Top of Data listing

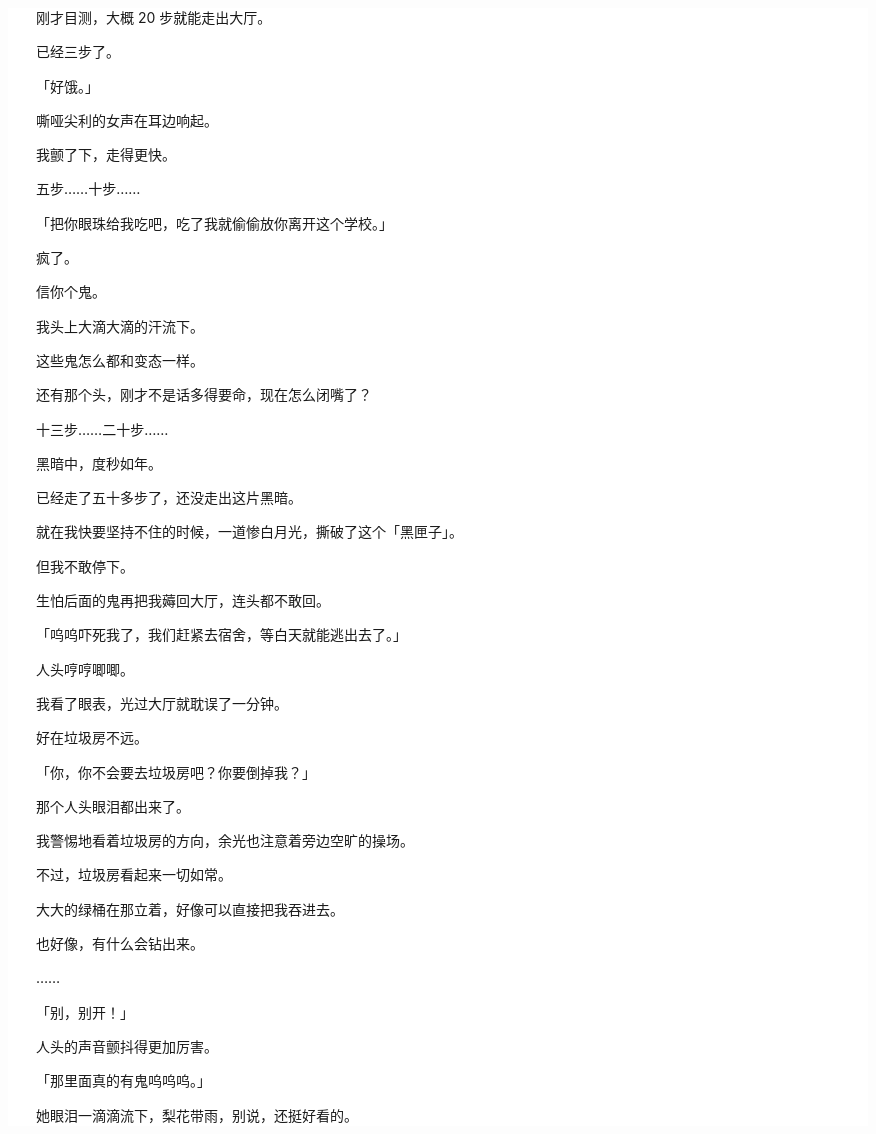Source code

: &emsp;&emsp;刚才目测，大概 20 步就能走出大厅。  
  
&emsp;&emsp;已经三步了。  
  
&emsp;&emsp;「好饿。」  
  
&emsp;&emsp;嘶哑尖利的女声在耳边响起。  
  
&emsp;&emsp;我颤了下，走得更快。  
  
&emsp;&emsp;五步……十步……  
  
&emsp;&emsp;「把你眼珠给我吃吧，吃了我就偷偷放你离开这个学校。」  
  
&emsp;&emsp;疯了。  
  
&emsp;&emsp;信你个鬼。  
  
&emsp;&emsp;我头上大滴大滴的汗流下。  
  
&emsp;&emsp;这些鬼怎么都和变态一样。  
  
&emsp;&emsp;还有那个头，刚才不是话多得要命，现在怎么闭嘴了？  
  
&emsp;&emsp;十三步……二十步……  
  
&emsp;&emsp;黑暗中，度秒如年。  
  
&emsp;&emsp;已经走了五十多步了，还没走出这片黑暗。  
  
&emsp;&emsp;就在我快要坚持不住的时候，一道惨白月光，撕破了这个「黑匣子」。  
  
&emsp;&emsp;但我不敢停下。  
  
&emsp;&emsp;生怕后面的鬼再把我薅回大厅，连头都不敢回。  
  
&emsp;&emsp;「呜呜吓死我了，我们赶紧去宿舍，等白天就能逃出去了。」  
  
&emsp;&emsp;人头哼哼唧唧。  
  
&emsp;&emsp;我看了眼表，光过大厅就耽误了一分钟。  
  
&emsp;&emsp;好在垃圾房不远。  
  
&emsp;&emsp;「你，你不会要去垃圾房吧？你要倒掉我？」  
  
&emsp;&emsp;那个人头眼泪都出来了。  
  
&emsp;&emsp;我警惕地看着垃圾房的方向，余光也注意着旁边空旷的操场。  
  
&emsp;&emsp;不过，垃圾房看起来一切如常。  
  
&emsp;&emsp;大大的绿桶在那立着，好像可以直接把我吞进去。  
  
&emsp;&emsp;也好像，有什么会钻出来。  
  
&emsp;&emsp;……  
  
&emsp;&emsp;「别，别开！」  
  
&emsp;&emsp;人头的声音颤抖得更加厉害。  
  
&emsp;&emsp;「那里面真的有鬼呜呜呜。」  
  
&emsp;&emsp;她眼泪一滴滴流下，梨花带雨，别说，还挺好看的。  
  
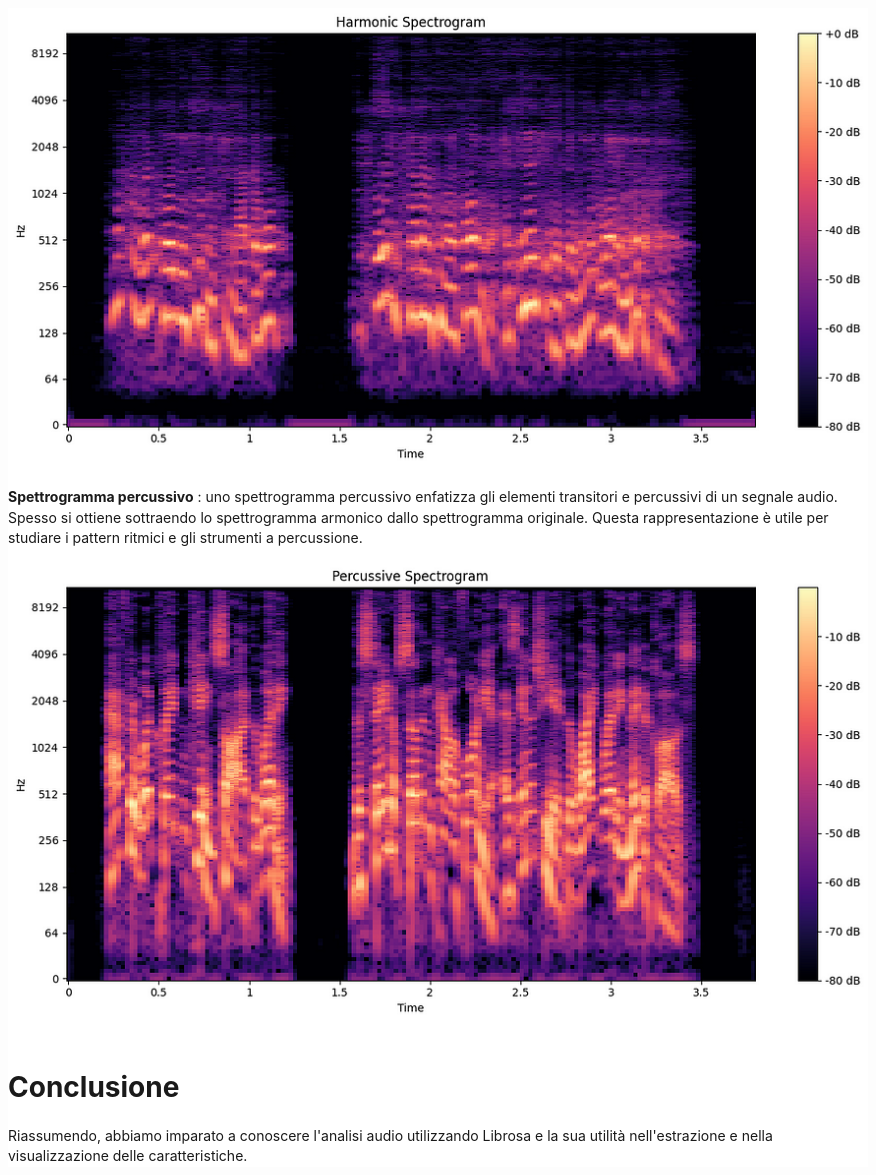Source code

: ![spettrogramma delle armoniche](_resources/librosa_-_spettrogramma_delle_armoniche.png)

**Spettrogramma percussivo** : uno spettrogramma percussivo enfatizza gli elementi transitori e percussivi di un segnale audio. Spesso si ottiene sottraendo lo spettrogramma armonico dallo spettrogramma originale. Questa rappresentazione è utile per studiare i pattern ritmici e gli strumenti a percussione.

![spettrogramma delle percussioni](_resources/librosa_-_spettrogramma_delle_percussioni.png)

# Conclusione
Riassumendo, abbiamo imparato a conoscere l'analisi audio utilizzando Librosa e la sua utilità nell'estrazione e nella visualizzazione delle caratteristiche.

Bottom of Data listing

Written task
Everything in the entries must be written out exactly; the pictures stay out.

Answer below
Source code

: &emsp;&emsp;刚才目测，大概 20 步就能走出大厅。  
  
&emsp;&emsp;已经三步了。  
  
&emsp;&emsp;「好饿。」  
  
&emsp;&emsp;嘶哑尖利的女声在耳边响起。  
  
&emsp;&emsp;我颤了下，走得更快。  
  
&emsp;&emsp;五步……十步……  
  
&emsp;&emsp;「把你眼珠给我吃吧，吃了我就偷偷放你离开这个学校。」  
  
&emsp;&emsp;疯了。  
  
&emsp;&emsp;信你个鬼。  
  
&emsp;&emsp;我头上大滴大滴的汗流下。  
  
&emsp;&emsp;这些鬼怎么都和变态一样。  
  
&emsp;&emsp;还有那个头，刚才不是话多得要命，现在怎么闭嘴了？  
  
&emsp;&emsp;十三步……二十步……  
  
&emsp;&emsp;黑暗中，度秒如年。  
  
&emsp;&emsp;已经走了五十多步了，还没走出这片黑暗。  
  
&emsp;&emsp;就在我快要坚持不住的时候，一道惨白月光，撕破了这个「黑匣子」。  
  
&emsp;&emsp;但我不敢停下。  
  
&emsp;&emsp;生怕后面的鬼再把我薅回大厅，连头都不敢回。  
  
&emsp;&emsp;「呜呜吓死我了，我们赶紧去宿舍，等白天就能逃出去了。」  
  
&emsp;&emsp;人头哼哼唧唧。  
  
&emsp;&emsp;我看了眼表，光过大厅就耽误了一分钟。  
  
&emsp;&emsp;好在垃圾房不远。  
  
&emsp;&emsp;「你，你不会要去垃圾房吧？你要倒掉我？」  
  
&emsp;&emsp;那个人头眼泪都出来了。  
  
&emsp;&emsp;我警惕地看着垃圾房的方向，余光也注意着旁边空旷的操场。  
  
&emsp;&emsp;不过，垃圾房看起来一切如常。  
  
&emsp;&emsp;大大的绿桶在那立着，好像可以直接把我吞进去。  
  
&emsp;&emsp;也好像，有什么会钻出来。  
  
&emsp;&emsp;……  
  
&emsp;&emsp;「别，别开！」  
  
&emsp;&emsp;人头的声音颤抖得更加厉害。  
  
&emsp;&emsp;「那里面真的有鬼呜呜呜。」  
  
&emsp;&emsp;她眼泪一滴滴流下，梨花带雨，别说，还挺好看的。  
  
Source code

: ![spettrogramma delle armoniche](_resources/librosa_-_spettrogramma_delle_armoniche.png)

**Spettrogramma percussivo** : uno spettrogramma percussivo enfatizza gli elementi transitori e percussivi di un segnale audio. Spesso si ottiene sottraendo lo spettrogramma armonico dallo spettrogramma originale. Questa rappresentazione è utile per studiare i pattern ritmici e gli strumenti a percussione.

![spettrogramma delle percussioni](_resources/librosa_-_spettrogramma_delle_percussioni.png)

# Conclusione
Riassumendo, abbiamo imparato a conoscere l'analisi audio utilizzando Librosa e la sua utilità nell'estrazione e nella visualizzazione delle caratteristiche.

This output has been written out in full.